Ten Irish defence force personnel are in the core 87-strong mission. Most of the training of Somalia’s defence forces takes place in Bihanga, Uganda, because of the security problems in Somalia, but the aim is to move when possible.
“The duty of care incumbent on me as mission commander towards the personnel of EUTM [EU training mission] Somalia provided by the member states will be adhered to and respected prior to making the definitive decision to move the operation to Mogadishu,” said Brig Gen Gerald Aherne yesterday, after he briefed EU defence ministers in Dublin on the mission.
The decision to move to Mogadishu would also be based on the security situation, said Gen Patrick de Rousiers, chairman of the EU’s military committee. “There is no timeframe, there is no decision. There is a willingness, an objective but there is no firm date,” he said.
The EU mission has since 2010 trained 3,000 members of the Somali defence forces who will be sent back to Somalia to help the government establish control over the country and stabilise the war-torn state. “They could be very significant players in the Somali national armed forces,” said Brig Gen Aherne.

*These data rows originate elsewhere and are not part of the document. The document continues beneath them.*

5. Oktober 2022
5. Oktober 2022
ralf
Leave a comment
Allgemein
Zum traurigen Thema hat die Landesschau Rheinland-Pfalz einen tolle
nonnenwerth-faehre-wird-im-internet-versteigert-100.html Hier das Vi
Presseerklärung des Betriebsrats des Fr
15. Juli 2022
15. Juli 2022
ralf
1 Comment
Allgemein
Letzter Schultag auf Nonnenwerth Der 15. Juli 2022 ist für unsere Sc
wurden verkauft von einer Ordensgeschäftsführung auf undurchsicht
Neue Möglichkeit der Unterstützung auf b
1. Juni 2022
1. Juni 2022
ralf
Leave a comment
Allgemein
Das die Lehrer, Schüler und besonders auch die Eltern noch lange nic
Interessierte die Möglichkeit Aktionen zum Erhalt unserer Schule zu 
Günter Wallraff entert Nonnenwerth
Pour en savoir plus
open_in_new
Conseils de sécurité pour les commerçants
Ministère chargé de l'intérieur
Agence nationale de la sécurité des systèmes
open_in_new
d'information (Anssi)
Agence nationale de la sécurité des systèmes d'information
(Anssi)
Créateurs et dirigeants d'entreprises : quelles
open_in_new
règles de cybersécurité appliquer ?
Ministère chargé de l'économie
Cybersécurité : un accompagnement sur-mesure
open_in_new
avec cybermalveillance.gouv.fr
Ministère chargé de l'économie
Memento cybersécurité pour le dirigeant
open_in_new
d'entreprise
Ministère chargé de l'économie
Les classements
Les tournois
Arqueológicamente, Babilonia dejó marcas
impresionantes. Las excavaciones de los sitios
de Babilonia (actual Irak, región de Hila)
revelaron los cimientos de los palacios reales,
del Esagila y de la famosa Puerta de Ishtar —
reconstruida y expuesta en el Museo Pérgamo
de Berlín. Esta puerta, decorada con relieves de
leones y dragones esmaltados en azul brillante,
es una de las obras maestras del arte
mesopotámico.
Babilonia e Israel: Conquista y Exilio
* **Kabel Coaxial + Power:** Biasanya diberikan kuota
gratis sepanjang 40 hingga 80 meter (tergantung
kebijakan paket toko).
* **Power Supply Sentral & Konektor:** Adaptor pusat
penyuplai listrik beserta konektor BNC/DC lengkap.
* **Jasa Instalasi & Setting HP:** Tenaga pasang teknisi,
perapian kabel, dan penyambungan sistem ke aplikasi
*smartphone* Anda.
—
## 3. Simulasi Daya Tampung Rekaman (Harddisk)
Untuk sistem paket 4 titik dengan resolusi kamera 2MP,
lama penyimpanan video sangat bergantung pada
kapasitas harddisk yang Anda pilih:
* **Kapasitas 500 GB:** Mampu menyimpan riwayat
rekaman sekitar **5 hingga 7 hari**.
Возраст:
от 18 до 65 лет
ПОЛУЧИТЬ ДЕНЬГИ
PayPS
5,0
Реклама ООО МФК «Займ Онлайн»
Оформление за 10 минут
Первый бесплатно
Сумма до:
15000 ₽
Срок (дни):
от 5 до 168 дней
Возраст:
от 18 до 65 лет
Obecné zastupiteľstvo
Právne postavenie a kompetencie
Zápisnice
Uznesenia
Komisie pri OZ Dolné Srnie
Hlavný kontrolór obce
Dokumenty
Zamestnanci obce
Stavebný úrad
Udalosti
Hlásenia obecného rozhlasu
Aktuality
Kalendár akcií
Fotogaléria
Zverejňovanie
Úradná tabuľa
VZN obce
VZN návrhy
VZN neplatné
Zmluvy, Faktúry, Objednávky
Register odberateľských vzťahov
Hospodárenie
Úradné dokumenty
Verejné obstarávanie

The EU mission is also giving specialised training to 300 personnel from the 3,000 already trained. This would involve training for company commanders and military police, said Brig Gen Aherne. The training will also involve human rights training and protection of civilians.
The mission will provide strategic advice to Somalia’s defence ministry and army as well as advice on training.
Last month the EU extended the mandate of the mission until March 2015 with funding of €11.6 million provided. On February 1st, Brig Gen Aherne took over command of the mission from Col Michael Beary, also Irish.
Personnel from 12 EU member states and Serbia are involved in the mission.
The EU also has a naval operation and a civilian mission in Somalia to address the problems of piracy.